3.5.1 Phlorotannins in Alaskan Seaweeds/Marine Algae
Alaska’s Unangan (Aleut) name is Alaxsxix, which means “place the sea crashes against”; as such, it is a rich harvest site for seaweeds all along its 10,690 km coastline. Seaweeds are utilized for food, livestock fodder, and traditional medicines for Pacific Rim Native American, Alaska Native, and First Nation tribal communities. As foods, they provide a limitless resource for macro‐ and micronutrients, and are prepared by drying, toasting, fermenting, and brewing in soups (Kellogg et al. 2015). Recent research has cited the utility of seaweed extracts to significantly increase insulin sensitivity and diminish hyperglycemia (Paradis et al. 2011; Nuno et al. 2013). In partnership with the Southeast Alaska Regional Consortium and Alaska Native elders, we were able to engage in a deeper analysis of the phytoactive constituents of seaweeds and their relevant bioactivities. Extracts from six species of seaweed and one tidal plant were screened for antioxidant capacity using first the mobile biodiscovery kits (described previously) to establish “first hits,” then in both chemical and in vitro bioassays, and total phenolic content was gauged. A brown seaweed (Fucus distichus) proved to have both the highest total phenolic content (557 μg/mg extract, measured in phloroglucinol equivalents) and one of the highest radical scavenging activities (Kellogg and Lila 2013). Follow‐up work established that the phlorotannin oligomers (fucophloroethol structures with DP from 3‐18 monomer units) of F. distichus (Figure 3.3) were involved in potent α‐amylase and α‐glucosidase inhibition, suggesting a mechanism for their traditionally recognized antidiabetic properties (Kellogg et al. 2014).
Table 3.1 Portfolio of mobile biodiscovery training modules used in workshops with both elders and youth in participating native communities.

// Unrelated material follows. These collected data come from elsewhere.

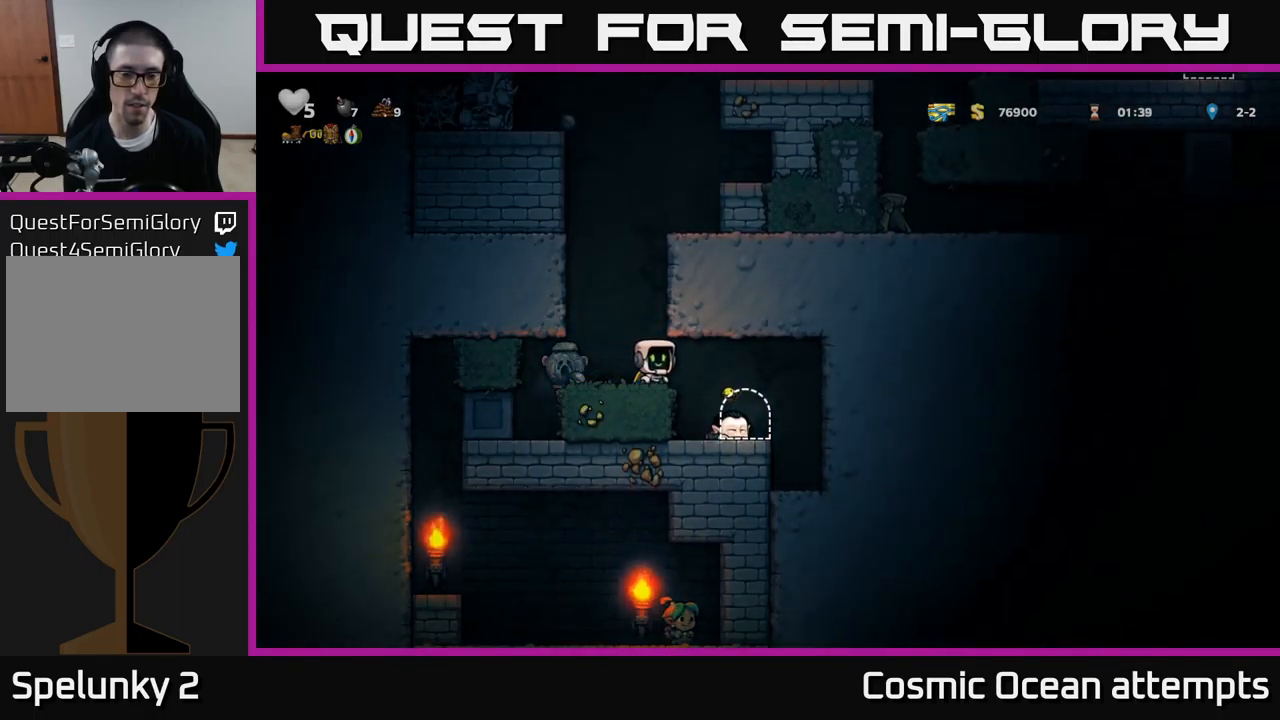
{"buttons": [], "left_stick": "center", "events": []}
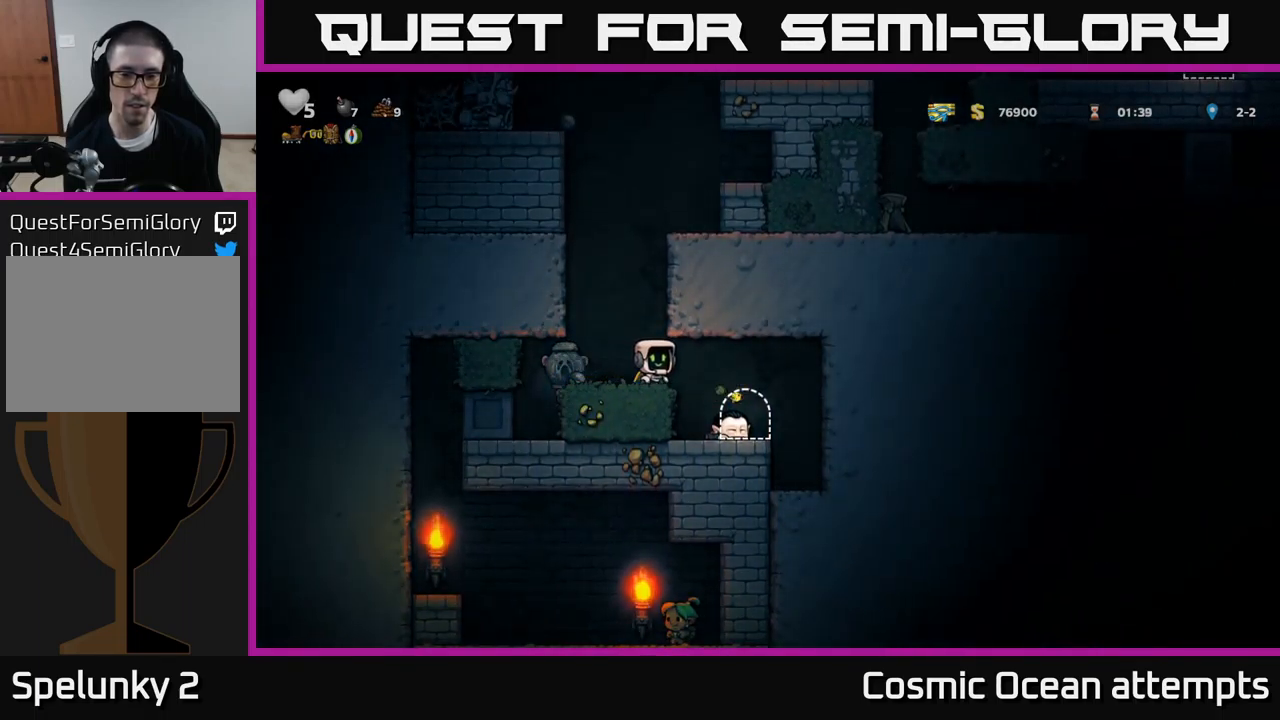
{"buttons": [], "left_stick": "center", "events": []}
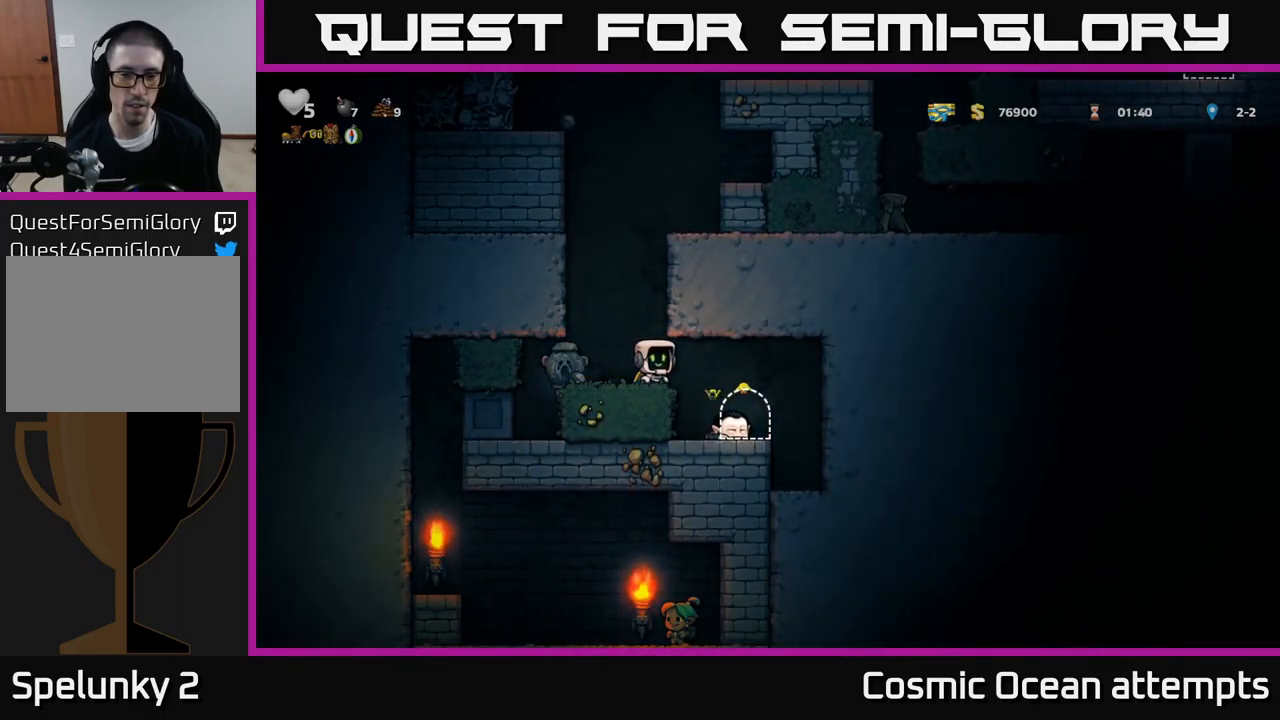
{"buttons": [], "left_stick": "center", "events": []}
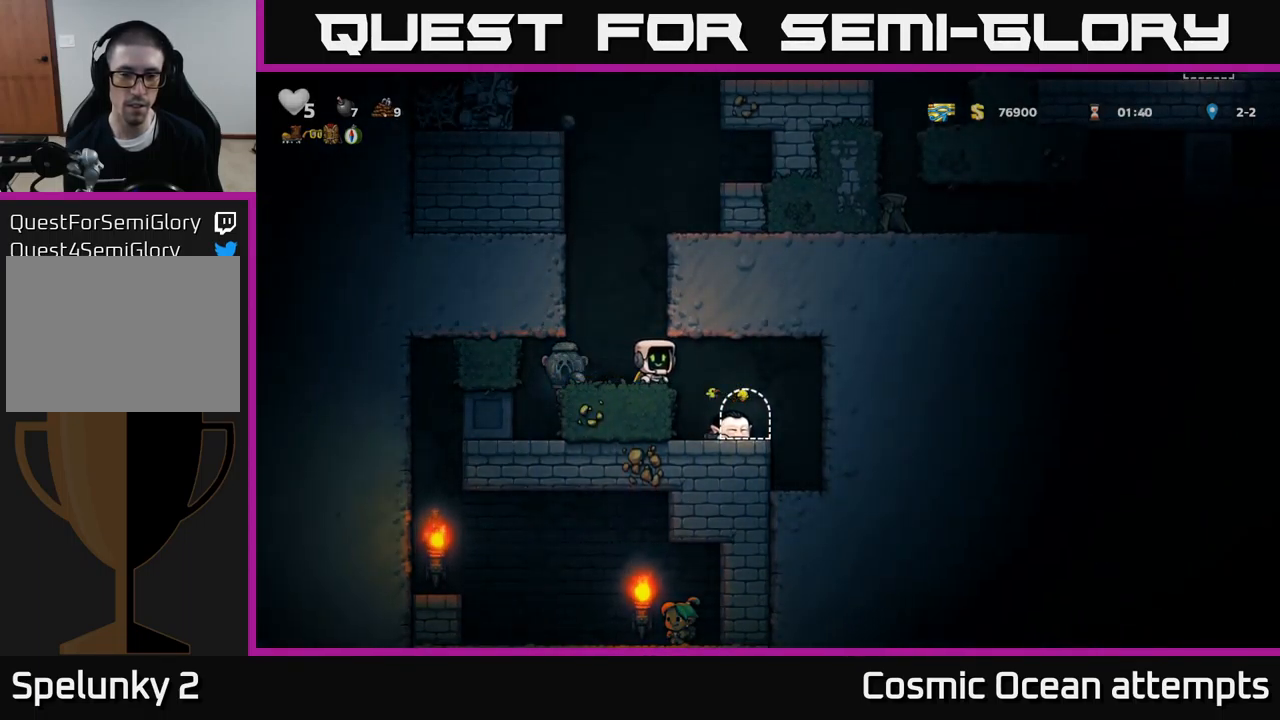
{"buttons": ["DPAD_RIGHT"], "left_stick": "center", "events": [[484, "DPAD_RIGHT", "down"]]}
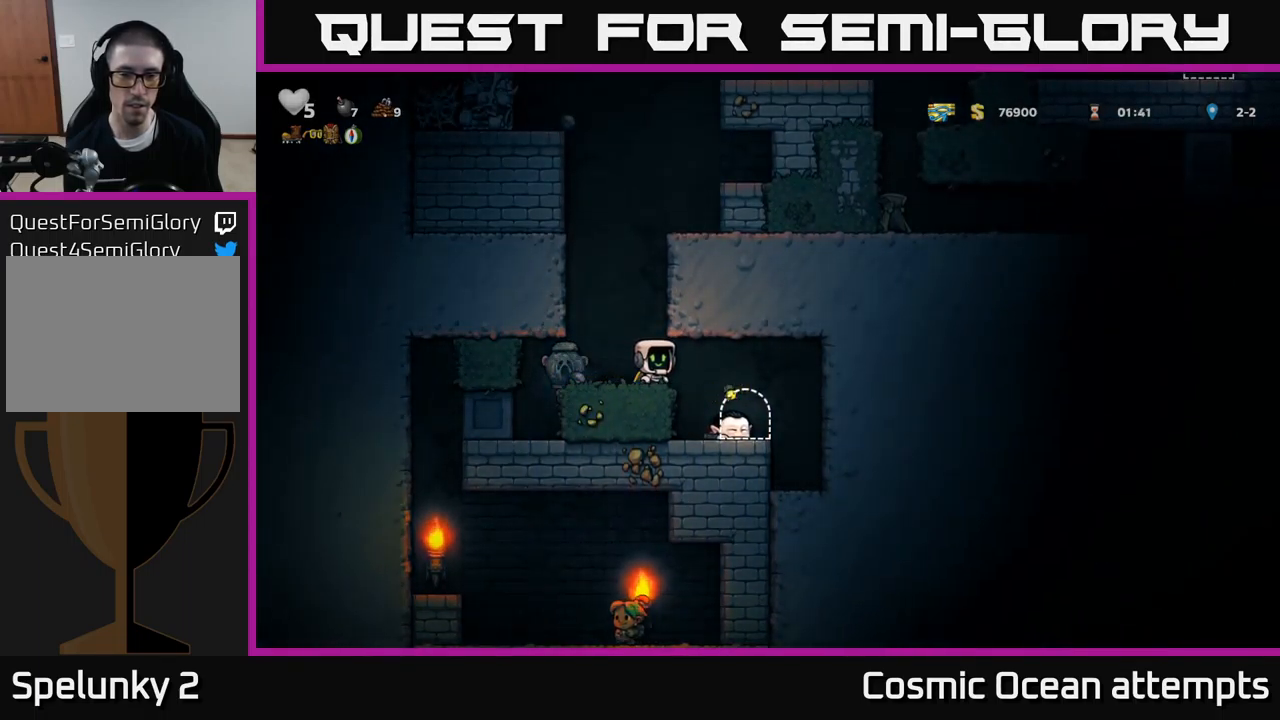
{"buttons": [], "left_stick": "center", "events": [[134, "DPAD_RIGHT", "up"], [250, "DPAD_LEFT", "down"], [317, "DPAD_LEFT", "up"]]}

Module ID | Approximate workshop time required to conduct the bioassays/procedures | How long before results can be evaluated | Relevant‐disease targets |
---|---|---|---|
Field collection* | 2–3 hours | n/a | n/a |
Plant material extraction | 1–2 hours | n/a | n/a |
Antibacterial assay | 2–3 hours | 24–48 hours | Bacterial pathogens |
Antioxidant assay | 1 hour | Immediate | General health |
Glucosidase and glucosidase inhibitor assays | 2 hours | Immediate | Metabolic syndrome type 2 diabetes |
α‐amylase inhibition | 1–2 hours | Immediate | Metabolic syndrome type 2 diabetes |
Anthocyanin detection | 1 hour | Immediate | General health |
Protease and protease inhibitor assay | 30 minutes–1 hour | 10 minutes | Digestive diseases Viral pathogens |
Planaria lethality assay | 1–2 hours | 8–24 hours | Parasitic worms |
Planaria regeneration assay | 1–2 hours | 5 days | Parasitic worms |
Nematode lethality assay | 1 hour | 4 hours | Parasitic worms |
* Field identification of medicinal plants and sample collection are conducted in concert with local elders from the community.